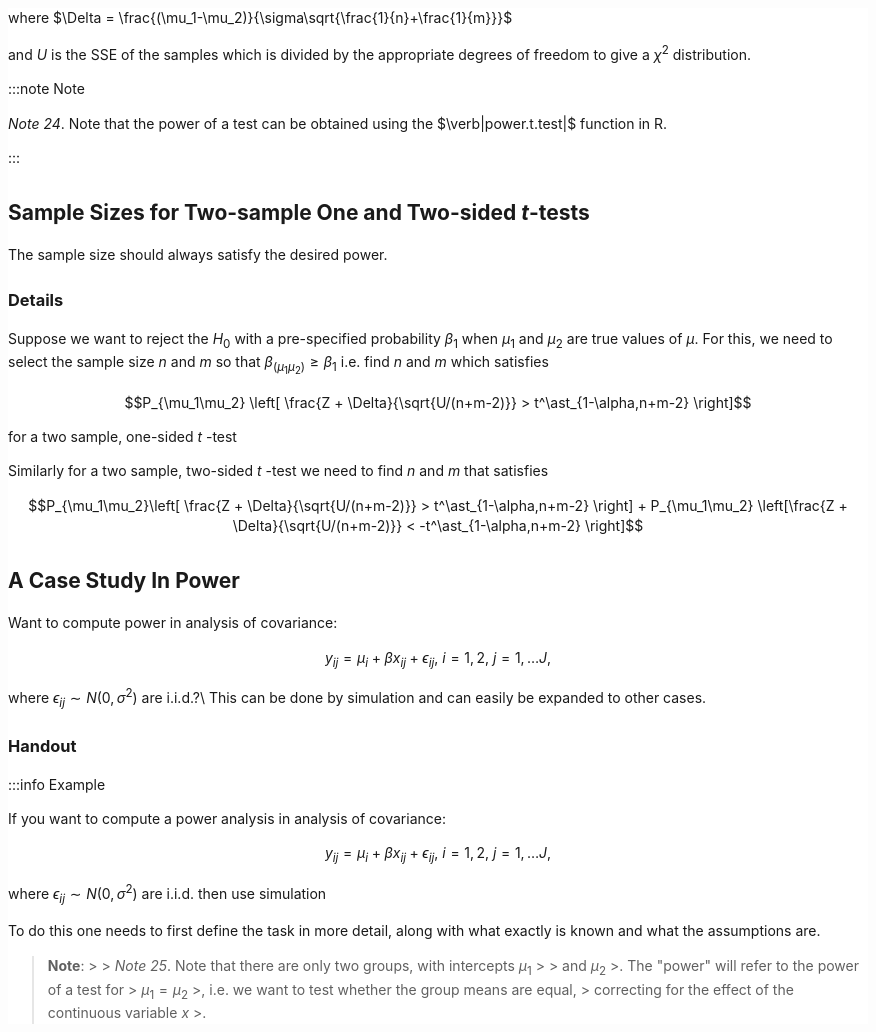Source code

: where $\Delta = \frac{(\mu_1-\mu_2)}{\sigma\sqrt{\frac{1}{n}+\frac{1}{m}}}$

and $U$ is the SSE of the samples which is divided by the appropriate degrees of freedom to give a $\chi^2$ distribution.

:::note Note

*Note 24*.
Note that the power of a test can be obtained using the $\verb|power.t.test|$ function in R.

:::

## Sample Sizes for Two-sample One and Two-sided $t$-tests

The sample size should always satisfy the desired power.

### Details

Suppose we want to reject the $H_0$ with a pre-specified probability $\beta_1$ when $\mu_1$ and $\mu_2$ are true values of $\mu$.
For this, we need to select the sample size $n$ and $m$ so that $\beta_{(\mu_1\mu_2)} \geq \beta_1$ i.e. find $n$ and $m$ which satisfies

$$P_{\mu_1\mu_2} \left[ \frac{Z + \Delta}{\sqrt{U/(n+m-2)}} > t^\ast_{1-\alpha,n+m-2} \right]$$

for a two sample, one-sided $t$ -test

Similarly for a two sample, two-sided $t$ -test we need to find $n$ and $m$ that satisfies

$$P_{\mu_1\mu_2}\left[ \frac{Z + \Delta}{\sqrt{U/(n+m-2)}} > t^\ast_{1-\alpha,n+m-2} \right] + P_{\mu_1\mu_2} \left[\frac{Z + \Delta}{\sqrt{U/(n+m-2)}} < -t^\ast_{1-\alpha,n+m-2} \right]$$

## A Case Study In Power

Want to compute power in analysis of covariance:

$$y_{ij}=\mu_i+\beta x_{ij}+\epsilon_{ij}, \ i=1, 2,\ j=1,\ldots J,$$

where $\epsilon_{ij}\sim N(0,\sigma^ 2)$ are i.i.d.?\ This can be done by simulation and can easily be expanded to other cases.

### Handout

:::info Example

If you want to compute a power analysis in analysis of covariance:

$$y_{ij}=\mu_i+\beta x_{ij}+\epsilon_{ij}, \ i=1, 2,\ j=1,\ldots J,$$

where $\epsilon_{ij}\sim N(0,\sigma^ 2)$ are i.i.d. then use simulation

To do this one needs to first define the task in more detail, along with what exactly is known and what the assumptions are.

> **Note**: > > *Note 25*.
> Note that there are only two groups, with intercepts $\mu_1$ > > and $\mu_2$ >.
> The \"power\" will refer to the power of a test for > $\mu_1=\mu_2$ >, i.e. we want to test whether the group means are equal, > correcting for the effect of the continuous variable $x$ >.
========
Where a line in the listing above contains "left", copy that line.

EXPECTED OUTPUT =
$$P_{\mu_1\mu_2} \left[ \frac{Z + \Delta}{\sqrt{U/(n+m-2)}} > t^\ast_{1-\alpha,n+m-2} \right]$$
$$P_{\mu_1\mu_2}\left[ \frac{Z + \Delta}{\sqrt{U/(n+m-2)}} > t^\ast_{1-\alpha,n+m-2} \right] + P_{\mu_1\mu_2} \left[\frac{Z + \Delta}{\sqrt{U/(n+m-2)}} < -t^\ast_{1-\alpha,n+m-2} \right]$$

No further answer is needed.